The DOCX format can contain special types of images, such as diagrams or charts. These shapes are also represented through the Shape node in Aspose.Words, which also provides a similar method for rendering them as images. By design, a shape cannot contain another shape as a child, unless that shape is an image (ShapeType.IMAGE). For example, Microsoft Word does not allow you to insert a text box inside another text box.

The shape types described above provide a special method to render the shapes through the ShapeRenderer class. An instance of the ShapeRenderer class is retrieved for a Shape or GroupShape through the get_shape_renderer method or by passing the Shape to the constructor of the ShapeRenderer class. This class provides access to members, which allow rendering a shape to the following:

  • File on the disk
  • Stream

Rendering to File or Stream

The save method provides overloads that render a shape directly to a file or stream. Both overloads accept an instance of the ImageSaveOptions class, which allows to define options for rendering the shape. This works in the same way as the Document.save method. Even though this parameter is required, you can pass a null value, specifying that there are no custom options.

The shape can be exported in any image format specified in the SaveFormat enumeration. For example, the image can be rendered as a raster image, such as JPEG by specifying the SaveFormat.JPEG enumeration, or as a vector image, such as EMF by specifying the SaveFormat.EMF.

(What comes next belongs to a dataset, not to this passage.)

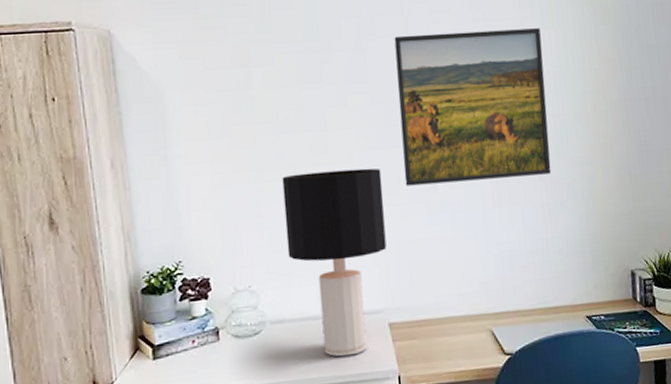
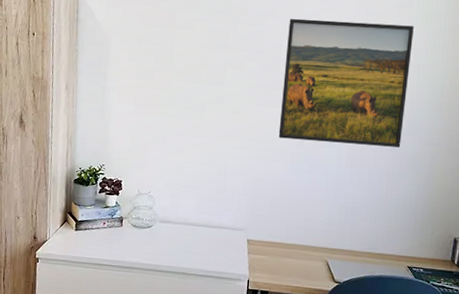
desk lamp: present [282,168,387,357] -> none [180,115,261,257]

The code example below illustrates rendering a shape to an EMF image separately from document, and saving to disk:

r = shape.get_shape_renderer()

# Define custom options which control how the image is rendered. Render the shape to the JPEG raster format.
imageOptions = aw.saving.ImageSaveOptions(aw.SaveFormat.EMF)
imageOptions.scale = 1.5
        
# Save the rendered image to disk.
r.save(docs_base.artifacts_dir + "TestFile.RenderToDisk_out.emf", imageOptions)

The code example below illustrates rendering a shape to a JPEG image separately from document, and saving to a stream:

r = shape.get_shape_renderer()

# Define custom options which control how the image is rendered. Render the shape to the vector format EMF.
imageOptions = aw.saving.ImageSaveOptions(aw.SaveFormat.JPEG)
        
# Output the image in gray scale
imageOptions.image_color_mode = aw.saving.ImageColorMode.GRAYSCALE

# Reduce the brightness a bit (default is 0.5f).
imageOptions.image_brightness = 0.45
        
stream =  io.FileIO(docs_base.artifacts_dir + "TestFile.RenderToStream_out.jpg", "w+b")

# Save the rendered image to the stream using different options.
r.save(stream, imageOptions)

# Close the stream
stream.close()

The ImageSaveOptions class allows you to specify a variety of options that control how the image is rendered. The functionality described above can be applied in the same manner to the GroupShape and Shape nodes.

Rendering a Shape Image

The Shape class represents objects in the drawing layer, such as an AutoShape, text box, freeform, OLE object, ActiveX control, or a picture. Using the Shape class, you can create or modify shapes in a Microsoft Word document. An important property of a shape is its shape_type. Shapes of different types can have different capabilities in a Word document. For example, only image and OLE shapes can have images inside them while most of the shapes can have text only.

The following example shows how to render a Shape image to a JPEG image separately from the document and save it to the disk:

# Save the rendered image to disk.
shape.get_shape_renderer().save(docs_base.artifacts_dir + "TestFile.RenderShapeImage.jpeg", None)

Retrieving a Shape Size

The ShapeRenderer class also provides functionality to retrieve the size of the shape in pixels through the get_size_in_pixels method. This method accepts two float (Single) parameters – the scale and DPI, which are used in calculation of the shape size when the shape is rendered. The method returns the Size object, which contains the width and height of the calculated size. This is useful when it is required to know the size of the rendered shape in advance. The size_in_points property returns the Shape size measured in points. The result is a SizeF object containing the width and height. Also you can use bounds_in_points property to get actual bounds of the shape.